Have You Been Holding Your Phone Wrong All This Time?
Faster, how are you holding the phone? Does its bottom rest against your little finger while you wrap your index, middle, and ring fingers around the back while your thumb does all the scrolling? Alas, like so many other seemingly simple, intuitive things we do, this is wrong.
While clawing with one hand seems to be the most comfortable way to grip your device, over a long period of time it can injure your wrist and aggravate the ulnar nerve – among other things.
What is the little finger of a smartphone?
You may already be familiar with the term “smartphone finger”, also known as text tendinitis, text thumb, and gamer’s thumb. But now we also have to fight the ” smartphone pinky ” (this is not yet a medical term). According to Healthline , “the fingers that suffer the most when holding a smartphone, tablet, or video game controller are the pinky and thumb,” which can become narrowed or sore.
Ann Lund, an ergotherapist and certified chiropractor at the Mayo Clinic, told the Washington Post that, given the little finger’s smaller size, it “won’t handle pressure and position, and the thumb.” Michelle G. Carlson, a hand and upper limb surgeon at the Hospital for Special Surgery in New York, added that using the little finger to support the weight of the phone can stretch the ligaments that connect the finger to the hand. But that’s not all.
What is the ulnar nerve?
After this tweet urging us all to stop using our little finger as a phone anchor went viral, Ben Lombard, Fellow of the British Society of Physiotherapists, told HuffPost UK : “We tend to keep our phones with our little finger under it, supporting our body weight. the phone and our wrist turn inward to tell the screen to our faces. This can cause compression of the ulnar nerve if it persists for a long period of time.”
One of the three main nerves in the hand, the ulnar nerve runs from the armpit down to the elbow, along the ulna (the long bone of the forearm) and finally to the little finger of the hand. According to the Cleveland Clinic , “it controls almost every small muscle in the hand.” Ulnar nerve “pinching” occurs when there is direct pressure on a nerve “at the elbow or wrist, [which] causes nerve pinching , nerve (neuropathic) pain , and neuropathy (nerve damage).”
And here is the median nerve
In a 2017 study , Peter White , Associate Professor at the Department of Medical Technology and Informatics at the Hong Kong Polytechnic University, studied the effects of excessive use of electronic devices on the median nerve, which runs next to the ulnar nerve and helps us move our forearms, wrists. , hands and fingers.

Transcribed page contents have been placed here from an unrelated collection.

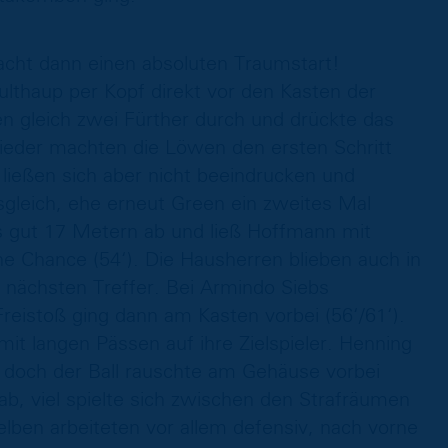
acht dann einen absoluten Traumstart!
lthaup per Kopf direkt vor den Kasten der
en gleich zwei Fürther durch und drückte das
Wieder machten die Löwen den ersten Schritt
 ließen sich aber nicht beeindrucken und
gleich, ehe erneut Green ein zweites Mal
 gut 17 Metern ab und ließ Hoffmann mit
ne Chance (54‘). Die Hausherren blieben auch in
 nächsten Treffer. Bei Armindo Siebs
reistoß ging dann am Kasten vorbei (56‘/61‘).
mit langen Pässen auf ihre Zielspieler. Henning
, doch der Ball rauschte am Gehäuse vorbei
ab, viel spielte sich zwischen den Strafräumen
elben arbeiteten vor allem defensiv, nach vorne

White found that students who held electronic devices in their hands for more than five hours a day were more likely to experience pain in their wrists and hands than “low-intensity users” (less than five hours a day).
In a subsequent study, White found that “wrist deviation from neutral [all fingers extended] can lead to more severe median nerve deformity.” To minimize damage, “it is important to keep your wrist as close to a neutral position as possible while working on a computer and to avoid a static flexion of the thumb and fingers when using mobile devices, especially when using with one hand. ”
So how should we hold our phone?
In an interview with the National Desk , hand surgeon Dr. Steve Beldner said that although everyone wants a small, thin device, “our hand is not designed to work with small objects.” Ideally, instead of focusing the thumb on a thin object that stresses the joint unfavorably, we want to “bring the thumb into what we call abduction or away from the palm.”
To do this, Beldner says, make the device thicker by placing a rolled-up washcloth or T-shirt under it to take pressure off the joint. (Presumably, PopSocket provides the same joint relief.) It also suggests keeping the elbow and wrist as straight as possible to allow better circulation through the nerve.
Occupational therapist Dina Delopoulos advises smartphone users to take frequent rest breaks and stretch their flexor and extensor muscles by pushing their fingers up and back, perpendicular to the wrist. She recommended using a non-restrictive but supportive CMC neoprene splint and laying the phone on a flat surface to scroll with fingers other than your thumb if possible. Deepening the thought, she quoted a patient “who was immobilized in a cast for four weeks because he had severe tendonitis of the thumb. From the phone.”
To recap: staring at our phones continuously is unnatural and not only bad for our mental health, but also for our little fingers, thumbs, and forearm nerves. So consider this your daily reminder to quit scrolling, stretch your wrists, and get outside.